A study that was published recently showed that biochar could offset up to 12% of greenhouse gases. Study co-author Jim Amonette, a soil chemist at the Department of Energy’s Pacific Northwest National Laboratory, said:
These calculations show that biochar can play a significant role in the solution for the planet’s climate change challenge…Biochar offers one of the few ways we can create power while decreasing carbon dioxide levels in the atmosphere. And it improves food production in the world’s poorest regions by increasing soil fertility. It’s an amazing tool.
However, he cautioned that
Using biochar to reduce greenhouse gas emissions at these levels is an ambitious project that requires significant commitments from the general public and government … We will need to change the way we value the carbon in biomass.
(For more plain-language coverage of this report, see Science Daily, Ecoseed, Inhabitat and The New Republic.)
Another study showed that biochar reduces nitrous oxide emissions from soil by by 73%, and reduces inorganic nitrogen runoff from fields by up to 94%. Senior author Bhupinder Pal Singh of Industry & Investment New South Wales said:
“Even small reductions in nitrous oxide emissions can considerably enhance the greenhouse mitigation value of biochar, which is already proven to be a highly stable carbon pool in the soil environment.”

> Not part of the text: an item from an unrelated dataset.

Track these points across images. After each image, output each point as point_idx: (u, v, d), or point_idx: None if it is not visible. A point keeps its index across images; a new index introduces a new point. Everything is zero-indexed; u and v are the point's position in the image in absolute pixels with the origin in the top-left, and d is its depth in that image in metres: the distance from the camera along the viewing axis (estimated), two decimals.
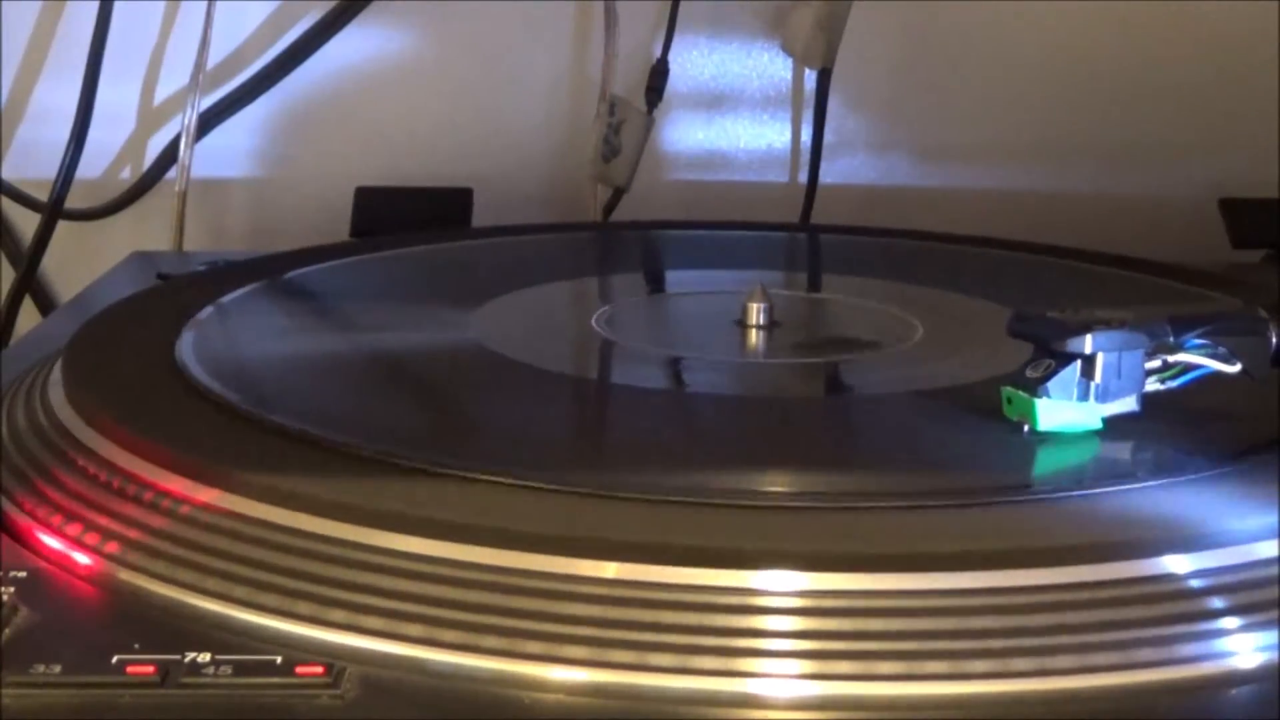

Even Good Morning America is taking notice.
Tim Callahan, vice president of international development at re:char, stopped by “Good Morning America” today to talk about biochar.
“Biochar can be mixed in with your fertilizer, and when you’re planting to increase crop production up to 200 percent,” Callahan said. “As an added bonus 2.2 lbs of biochar offsets the carbon produced from three hours of your washer/dryer, 8.5 hours of a room air conditioning unit, or over two days of watching television.”
Some projects going on around the world:
- Biocharm Project: Biochar for Carbon Reduction, Soil Management and Sustainable Agriculture: A 12 month funded project, [to] look at the possible agronomic benefits which the addition of biochar can have to agricultural systems in South and South East Asia.
- Project on Biochar and African Dark Earths: This project investigates an overlooked dimension of African farmers’ management of soil fertility: the importance of charred carbon in soil systems and landscapes, and its potential contribution to sustainable and equitable land management.